Ewing Family Lineage:      Samuel-John-James


          John was born 21 April 1841, in the cabin his grandfather, for whom he was named, had built some 40 years before on George's Creek in Addison Township, Gallia County, Ohio.

          He was 8 years old when his mother died. For some reason he was not listed with his father and siblings in the 1850 Gallipolis Township census.

          In 1853 when the family made their move to Van Buren County, Iowa, John was along. Two years later, at age 14, he was orphaned with the death of his father in Portland, Iowa.

          That was the year the men of Van Buren were hearing tales of the glories of California from one John FRIEND who had been there and was about to return. John Ewing's brother-in-law Robert KNOWLTON was among those who would be joining Friend on the long trek to the west coast.

          Full of an adventurous spirit, young John begged to sign on too. The following spring a large entourage of men, women and children departed from Portland, Iowa with the experienced Friend their acknowledged leader. (see 2-9 for details of that journey)

          On arriving in California the party broke up, but John remained with the Friend family and went with them to Cherokee Flats, Butte County and began a career as a miner - of gold.

          That was his life for the next five years. When the Civil War started he was 20 years old, 5 feet 5 inches tall, had blue eyes, light hair and light complexion.

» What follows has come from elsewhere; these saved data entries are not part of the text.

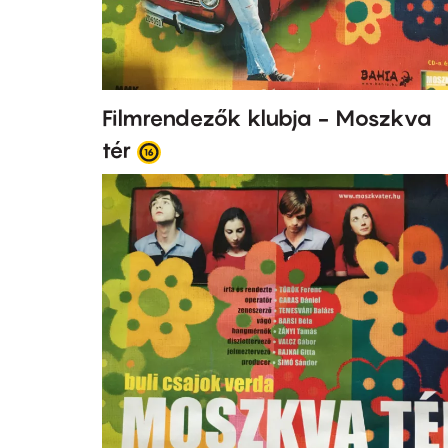
Filmrendezők klubja - Moszkva
tér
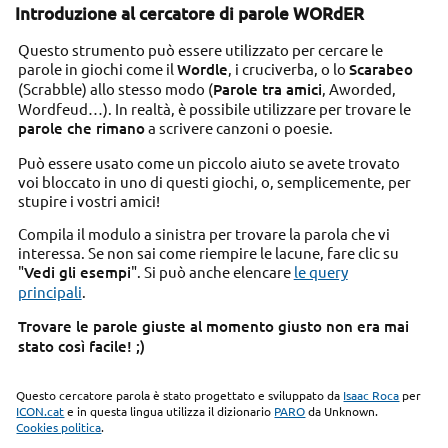
Introduzione al cercatore di parole WORdER
Questo strumento può essere utilizzato per cercare le
parole in giochi come il
Wordle
, i cruciverba, o lo
Scarabeo
(Scrabble) allo stesso modo (
Parole tra amici
, Aworded,
Wordfeud…). In realtà, è possibile utilizzare per trovare le
parole che rimano
a scrivere canzoni o poesie.
Può essere usato come un piccolo aiuto se avete trovato
voi bloccato in uno di questi giochi, o, semplicemente, per
stupire i vostri amici!
Compila il modulo a sinistra per trovare la parola che vi
interessa. Se non sai come riempire le lacune, fare clic su
"
Vedi gli esempi
". Si può anche elencare
le query
principali
.
Trovare le parole giuste al momento giusto non era mai
stato così facile! ;)
Questo cercatore parola è stato progettato e sviluppato da
Isaac Roca
per
ICON.cat
e in questa lingua utilizza il dizionario
PARO
da Unknown.
Cookies politica
.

          In September he went down from the mountains to San Francisco to enlist on 10 September 1861 for three years as a private in Captain Moses A. MC LAUGHLIN'S company - Company D, of the 2nd California Cavalry Volunteers.

          He was mustered in the same date and was sent to Camp Union. The 2nd Cavalry mostly saw duty in the immediate vicinity of Camp Union. But John was not there very long. His three-year enlistment turned out to be less than three months. John developed epilepsy.

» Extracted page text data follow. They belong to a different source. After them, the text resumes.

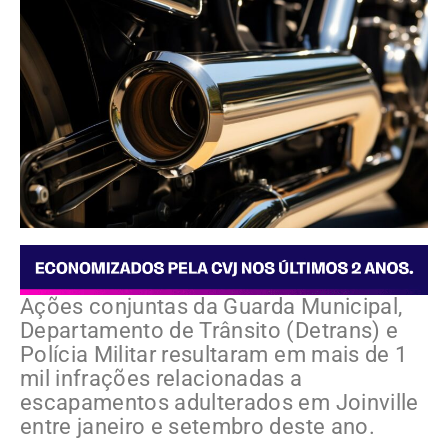
Ações conjuntas da Guarda Municipal,
Departamento de Trânsito (Detrans) e
Polícia Militar resultaram em mais de 1
mil infrações relacionadas a
escapamentos adulterados em Joinville
entre janeiro e setembro deste ano.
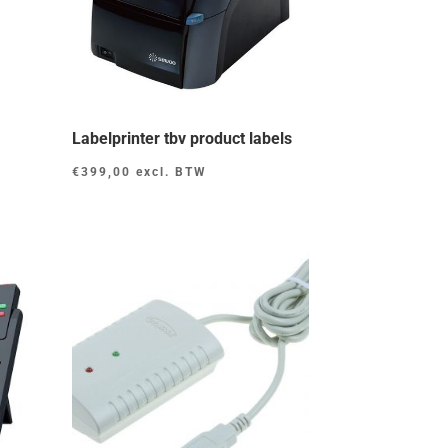
Labelprinter tbv product labels
€
399,00
excl. BTW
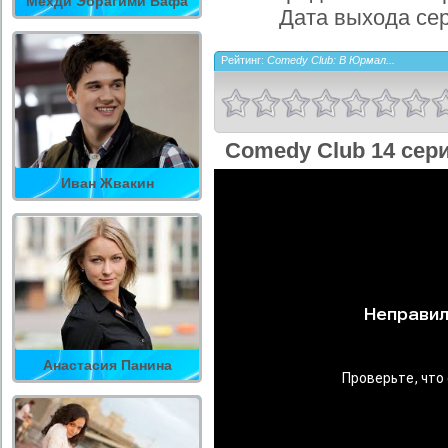
Мехди Эбрагими Вафа
Дата выхода се
Рейтинг:
Comedy Club: В Юрмал...
Comedy Club 14 сер
Иван Жвакин
Анастасия Панина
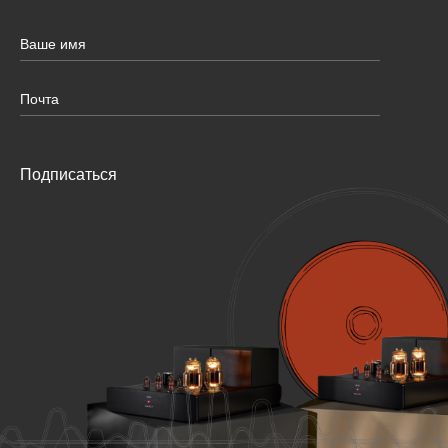
Подписаться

          He had two seizures in about that many months. After his seizures, he returned to duty almost immediately. "He is a good and intelligent man," his captain wrote. "He has never been punished since he has been in the service."

          But J.M. WILLIAMSON, the regimental surgeon, who was called on the occasion of both seizures, had to certify that as an epileptic, John was not fit for duty, and the young soldier was discharged 19 December 1861 at Camp Alert, San Francisco, California.

          John returned to Cherokee Flats in Butte County to be with his friends, the Friends.

          The following year, 1862, the two Johns, Friend and Ewing, decided to go back East for a visit. Friend had some business to take care of and Ewing had been harboring a secret urge to see his family again. The two men set out on horseback.

          They reached Iowa without mishap - and what a great reunion it was for the Ewings, John, Eliza, Rhoda and Thomas.

          But is was brief, and soon the two were getting ready for the return trip to California. This time they would be traveling on the railroad.

          They departed - and John Ewing was never heard from again.

          If he died enroute - say of an epileptic seizure - and John Friend relayed that information back to the Ewings in Iowa, it has not come down through the years. As far as John's family was concerned, it was as big a mystery as the disappearance of Robert KNOWLTON six years before.